Top of Input records

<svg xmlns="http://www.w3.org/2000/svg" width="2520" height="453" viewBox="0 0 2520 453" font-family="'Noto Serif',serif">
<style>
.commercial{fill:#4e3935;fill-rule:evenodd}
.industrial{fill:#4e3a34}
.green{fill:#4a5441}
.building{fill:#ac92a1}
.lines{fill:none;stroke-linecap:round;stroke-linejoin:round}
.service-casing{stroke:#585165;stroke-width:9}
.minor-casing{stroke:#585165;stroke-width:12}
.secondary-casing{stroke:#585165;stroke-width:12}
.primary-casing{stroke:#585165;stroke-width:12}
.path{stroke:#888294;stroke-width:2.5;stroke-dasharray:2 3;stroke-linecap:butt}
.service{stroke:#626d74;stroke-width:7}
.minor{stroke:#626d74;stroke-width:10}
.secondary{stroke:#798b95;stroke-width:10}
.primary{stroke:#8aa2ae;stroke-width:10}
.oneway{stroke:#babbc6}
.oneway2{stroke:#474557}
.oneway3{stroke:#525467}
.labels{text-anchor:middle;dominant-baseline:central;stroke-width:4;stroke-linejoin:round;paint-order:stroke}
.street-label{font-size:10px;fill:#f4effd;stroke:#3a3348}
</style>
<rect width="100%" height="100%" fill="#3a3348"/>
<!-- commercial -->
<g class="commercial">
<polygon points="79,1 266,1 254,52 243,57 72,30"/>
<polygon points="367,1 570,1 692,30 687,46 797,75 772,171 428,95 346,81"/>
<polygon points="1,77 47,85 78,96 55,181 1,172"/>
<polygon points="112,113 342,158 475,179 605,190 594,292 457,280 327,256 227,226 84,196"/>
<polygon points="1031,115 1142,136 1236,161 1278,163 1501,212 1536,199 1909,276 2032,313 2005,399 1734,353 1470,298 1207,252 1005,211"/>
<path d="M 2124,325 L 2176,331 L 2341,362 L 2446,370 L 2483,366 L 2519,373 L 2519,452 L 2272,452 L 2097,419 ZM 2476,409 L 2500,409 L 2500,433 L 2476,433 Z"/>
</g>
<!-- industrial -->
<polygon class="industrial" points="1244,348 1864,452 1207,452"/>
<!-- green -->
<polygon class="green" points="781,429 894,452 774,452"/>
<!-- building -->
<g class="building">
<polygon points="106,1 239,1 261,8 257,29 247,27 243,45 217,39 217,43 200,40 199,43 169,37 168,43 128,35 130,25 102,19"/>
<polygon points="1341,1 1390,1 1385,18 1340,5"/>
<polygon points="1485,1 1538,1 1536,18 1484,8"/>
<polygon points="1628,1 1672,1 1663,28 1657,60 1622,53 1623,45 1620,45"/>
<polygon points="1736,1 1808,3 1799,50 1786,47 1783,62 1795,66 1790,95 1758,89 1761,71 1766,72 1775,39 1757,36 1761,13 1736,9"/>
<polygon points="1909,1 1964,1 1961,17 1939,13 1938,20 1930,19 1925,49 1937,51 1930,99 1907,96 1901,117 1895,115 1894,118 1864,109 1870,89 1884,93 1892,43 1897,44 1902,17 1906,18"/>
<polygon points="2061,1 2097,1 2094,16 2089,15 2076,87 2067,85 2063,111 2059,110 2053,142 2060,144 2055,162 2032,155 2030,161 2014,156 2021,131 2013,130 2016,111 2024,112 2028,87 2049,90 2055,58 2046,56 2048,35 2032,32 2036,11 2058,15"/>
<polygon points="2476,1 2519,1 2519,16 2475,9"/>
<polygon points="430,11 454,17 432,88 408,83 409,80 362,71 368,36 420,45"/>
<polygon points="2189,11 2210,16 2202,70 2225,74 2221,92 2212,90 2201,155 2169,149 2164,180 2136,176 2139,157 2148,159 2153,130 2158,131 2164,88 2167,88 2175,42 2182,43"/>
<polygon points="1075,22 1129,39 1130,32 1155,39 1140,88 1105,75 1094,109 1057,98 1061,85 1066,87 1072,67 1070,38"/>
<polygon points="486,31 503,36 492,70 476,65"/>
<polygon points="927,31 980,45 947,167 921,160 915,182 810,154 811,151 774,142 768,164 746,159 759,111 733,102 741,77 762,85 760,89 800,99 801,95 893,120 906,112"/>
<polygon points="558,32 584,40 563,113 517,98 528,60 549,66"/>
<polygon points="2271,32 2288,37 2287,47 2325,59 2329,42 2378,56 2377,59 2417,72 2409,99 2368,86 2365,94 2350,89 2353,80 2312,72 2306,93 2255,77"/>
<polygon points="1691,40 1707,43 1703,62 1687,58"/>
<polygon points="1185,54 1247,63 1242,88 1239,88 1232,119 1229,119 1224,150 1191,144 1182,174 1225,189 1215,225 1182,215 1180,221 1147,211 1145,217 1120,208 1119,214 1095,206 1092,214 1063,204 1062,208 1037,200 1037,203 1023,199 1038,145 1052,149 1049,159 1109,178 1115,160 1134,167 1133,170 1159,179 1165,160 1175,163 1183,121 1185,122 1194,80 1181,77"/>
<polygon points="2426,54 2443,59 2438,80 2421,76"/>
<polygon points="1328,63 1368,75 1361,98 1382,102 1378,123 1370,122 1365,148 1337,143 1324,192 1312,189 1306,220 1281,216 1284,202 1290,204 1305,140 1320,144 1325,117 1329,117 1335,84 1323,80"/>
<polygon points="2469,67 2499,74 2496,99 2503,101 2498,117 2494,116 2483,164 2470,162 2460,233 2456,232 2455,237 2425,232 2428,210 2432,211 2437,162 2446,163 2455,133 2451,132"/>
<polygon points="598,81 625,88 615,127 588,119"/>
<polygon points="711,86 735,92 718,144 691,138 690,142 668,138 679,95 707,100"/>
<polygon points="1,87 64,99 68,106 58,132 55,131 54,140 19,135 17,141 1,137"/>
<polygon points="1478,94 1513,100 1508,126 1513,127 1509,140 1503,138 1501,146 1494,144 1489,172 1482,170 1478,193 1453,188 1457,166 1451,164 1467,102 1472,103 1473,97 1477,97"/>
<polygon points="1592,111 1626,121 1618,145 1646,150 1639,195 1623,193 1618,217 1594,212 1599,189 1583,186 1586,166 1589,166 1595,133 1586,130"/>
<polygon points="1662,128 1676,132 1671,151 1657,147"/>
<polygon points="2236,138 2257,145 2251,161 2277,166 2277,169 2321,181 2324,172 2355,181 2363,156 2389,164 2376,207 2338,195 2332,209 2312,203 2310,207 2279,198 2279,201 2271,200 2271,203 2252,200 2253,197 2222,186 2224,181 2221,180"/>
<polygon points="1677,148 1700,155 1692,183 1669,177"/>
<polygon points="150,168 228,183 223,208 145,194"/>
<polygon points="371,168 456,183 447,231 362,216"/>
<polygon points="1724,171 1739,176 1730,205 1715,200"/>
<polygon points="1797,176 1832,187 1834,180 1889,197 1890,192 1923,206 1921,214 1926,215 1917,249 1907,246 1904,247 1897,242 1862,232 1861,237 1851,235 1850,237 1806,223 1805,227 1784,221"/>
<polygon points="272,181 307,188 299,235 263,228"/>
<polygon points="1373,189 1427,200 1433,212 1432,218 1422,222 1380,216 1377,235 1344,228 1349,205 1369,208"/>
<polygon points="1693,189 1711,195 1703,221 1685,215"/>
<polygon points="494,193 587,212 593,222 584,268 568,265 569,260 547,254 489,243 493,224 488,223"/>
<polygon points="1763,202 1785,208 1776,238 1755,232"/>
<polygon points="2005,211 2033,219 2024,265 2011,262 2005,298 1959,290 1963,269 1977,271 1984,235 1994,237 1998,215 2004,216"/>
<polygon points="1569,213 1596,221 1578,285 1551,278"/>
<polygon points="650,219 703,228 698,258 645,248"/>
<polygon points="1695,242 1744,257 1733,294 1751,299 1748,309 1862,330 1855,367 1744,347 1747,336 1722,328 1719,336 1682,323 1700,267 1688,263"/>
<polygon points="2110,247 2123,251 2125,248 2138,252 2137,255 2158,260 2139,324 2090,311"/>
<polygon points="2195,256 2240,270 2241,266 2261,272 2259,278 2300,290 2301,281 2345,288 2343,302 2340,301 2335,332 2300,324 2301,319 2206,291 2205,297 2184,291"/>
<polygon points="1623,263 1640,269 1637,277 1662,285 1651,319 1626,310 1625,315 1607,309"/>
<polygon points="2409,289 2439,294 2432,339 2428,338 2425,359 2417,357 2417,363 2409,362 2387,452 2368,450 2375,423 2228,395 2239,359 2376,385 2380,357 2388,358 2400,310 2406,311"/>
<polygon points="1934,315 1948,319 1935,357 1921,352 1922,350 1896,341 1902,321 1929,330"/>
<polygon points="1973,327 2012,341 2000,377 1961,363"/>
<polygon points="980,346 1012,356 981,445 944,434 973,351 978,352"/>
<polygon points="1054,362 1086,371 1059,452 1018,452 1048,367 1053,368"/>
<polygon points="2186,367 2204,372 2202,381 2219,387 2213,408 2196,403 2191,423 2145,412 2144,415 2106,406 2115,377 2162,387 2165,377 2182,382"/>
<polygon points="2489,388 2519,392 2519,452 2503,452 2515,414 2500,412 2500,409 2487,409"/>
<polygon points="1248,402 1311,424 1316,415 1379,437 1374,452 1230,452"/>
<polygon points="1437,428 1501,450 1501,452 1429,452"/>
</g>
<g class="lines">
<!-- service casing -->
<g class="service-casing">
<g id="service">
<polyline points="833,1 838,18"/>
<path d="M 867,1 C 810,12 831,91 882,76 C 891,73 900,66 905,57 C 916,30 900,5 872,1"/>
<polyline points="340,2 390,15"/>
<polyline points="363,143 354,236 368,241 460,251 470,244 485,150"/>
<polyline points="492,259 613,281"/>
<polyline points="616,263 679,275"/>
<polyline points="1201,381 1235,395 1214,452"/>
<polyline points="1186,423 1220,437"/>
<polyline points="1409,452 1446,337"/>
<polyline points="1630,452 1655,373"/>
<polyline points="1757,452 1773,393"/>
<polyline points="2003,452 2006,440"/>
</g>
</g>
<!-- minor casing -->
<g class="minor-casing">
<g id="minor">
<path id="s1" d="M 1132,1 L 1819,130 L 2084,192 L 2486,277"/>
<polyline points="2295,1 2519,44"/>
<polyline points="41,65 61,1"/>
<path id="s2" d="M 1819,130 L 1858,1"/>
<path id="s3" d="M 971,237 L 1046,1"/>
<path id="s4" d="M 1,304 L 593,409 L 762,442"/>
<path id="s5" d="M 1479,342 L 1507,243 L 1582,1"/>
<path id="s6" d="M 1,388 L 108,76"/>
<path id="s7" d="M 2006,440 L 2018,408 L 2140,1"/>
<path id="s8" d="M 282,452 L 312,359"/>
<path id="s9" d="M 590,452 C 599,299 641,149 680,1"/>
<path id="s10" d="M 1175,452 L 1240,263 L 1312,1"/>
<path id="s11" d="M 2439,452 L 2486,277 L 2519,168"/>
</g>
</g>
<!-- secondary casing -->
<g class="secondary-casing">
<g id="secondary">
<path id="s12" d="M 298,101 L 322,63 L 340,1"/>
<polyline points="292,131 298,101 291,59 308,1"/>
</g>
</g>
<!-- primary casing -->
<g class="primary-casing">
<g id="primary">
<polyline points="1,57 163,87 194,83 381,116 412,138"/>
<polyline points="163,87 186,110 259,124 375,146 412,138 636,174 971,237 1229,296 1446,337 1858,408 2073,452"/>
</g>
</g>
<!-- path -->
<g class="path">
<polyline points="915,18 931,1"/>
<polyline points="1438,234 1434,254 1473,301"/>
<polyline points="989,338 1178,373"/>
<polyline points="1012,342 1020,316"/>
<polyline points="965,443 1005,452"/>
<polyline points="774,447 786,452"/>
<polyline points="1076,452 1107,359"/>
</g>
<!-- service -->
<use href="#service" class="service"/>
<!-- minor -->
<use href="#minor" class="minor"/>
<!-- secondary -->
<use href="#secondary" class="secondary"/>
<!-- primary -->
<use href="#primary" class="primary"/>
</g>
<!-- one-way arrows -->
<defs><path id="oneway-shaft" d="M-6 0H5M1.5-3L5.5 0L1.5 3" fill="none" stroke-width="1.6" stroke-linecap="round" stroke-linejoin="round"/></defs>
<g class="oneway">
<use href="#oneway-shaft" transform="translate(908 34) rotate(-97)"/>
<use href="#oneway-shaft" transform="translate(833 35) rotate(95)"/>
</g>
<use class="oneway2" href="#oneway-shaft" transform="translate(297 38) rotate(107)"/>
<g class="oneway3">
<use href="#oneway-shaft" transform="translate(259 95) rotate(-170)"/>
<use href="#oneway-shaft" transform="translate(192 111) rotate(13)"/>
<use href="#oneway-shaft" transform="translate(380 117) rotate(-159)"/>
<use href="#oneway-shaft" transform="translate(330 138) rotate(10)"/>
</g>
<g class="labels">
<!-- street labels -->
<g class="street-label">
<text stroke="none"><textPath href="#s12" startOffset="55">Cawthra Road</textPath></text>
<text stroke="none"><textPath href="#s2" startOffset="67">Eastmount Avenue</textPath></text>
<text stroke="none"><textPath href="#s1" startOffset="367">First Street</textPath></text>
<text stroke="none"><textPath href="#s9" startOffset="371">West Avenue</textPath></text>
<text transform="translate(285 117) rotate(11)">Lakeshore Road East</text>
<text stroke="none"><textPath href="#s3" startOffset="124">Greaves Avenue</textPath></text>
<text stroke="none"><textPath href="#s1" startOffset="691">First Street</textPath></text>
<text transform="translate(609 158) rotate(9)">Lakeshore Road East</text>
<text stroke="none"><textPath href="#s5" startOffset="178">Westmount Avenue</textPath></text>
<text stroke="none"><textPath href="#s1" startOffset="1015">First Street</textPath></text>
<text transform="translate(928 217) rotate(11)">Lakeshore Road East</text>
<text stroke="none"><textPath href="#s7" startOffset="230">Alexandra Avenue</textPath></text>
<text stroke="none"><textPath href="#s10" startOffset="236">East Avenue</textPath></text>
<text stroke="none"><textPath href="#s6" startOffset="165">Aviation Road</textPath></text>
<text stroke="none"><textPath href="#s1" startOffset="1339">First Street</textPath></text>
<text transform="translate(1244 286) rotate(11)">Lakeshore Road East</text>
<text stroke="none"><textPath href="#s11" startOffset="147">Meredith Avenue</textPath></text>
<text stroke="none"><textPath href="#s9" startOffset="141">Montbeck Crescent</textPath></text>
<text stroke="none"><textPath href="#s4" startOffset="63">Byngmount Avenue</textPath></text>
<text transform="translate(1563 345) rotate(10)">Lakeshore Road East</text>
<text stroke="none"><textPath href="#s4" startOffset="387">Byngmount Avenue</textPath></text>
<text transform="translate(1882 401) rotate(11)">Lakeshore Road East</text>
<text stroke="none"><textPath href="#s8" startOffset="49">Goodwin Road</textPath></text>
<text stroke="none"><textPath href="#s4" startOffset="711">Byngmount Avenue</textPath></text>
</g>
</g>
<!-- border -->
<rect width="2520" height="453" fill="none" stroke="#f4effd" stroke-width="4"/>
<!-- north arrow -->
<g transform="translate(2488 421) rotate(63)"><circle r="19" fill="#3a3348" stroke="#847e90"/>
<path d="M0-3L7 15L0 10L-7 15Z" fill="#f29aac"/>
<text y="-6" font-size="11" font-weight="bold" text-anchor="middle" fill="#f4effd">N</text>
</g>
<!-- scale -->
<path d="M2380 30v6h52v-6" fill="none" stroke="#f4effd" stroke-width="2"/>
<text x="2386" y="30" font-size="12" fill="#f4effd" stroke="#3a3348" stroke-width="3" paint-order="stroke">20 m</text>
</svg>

Bottom of Input records

### [Problem to work on]
Filter the material above down to the lines that hold the word "middle".

### [Exercise response]
.labels{text-anchor:middle;dominant-baseline:central;stroke-width:4;stroke-linejoin:round;paint-order:stroke}
<text y="-6" font-size="11" font-weight="bold" text-anchor="middle" fill="#f4effd">N</text>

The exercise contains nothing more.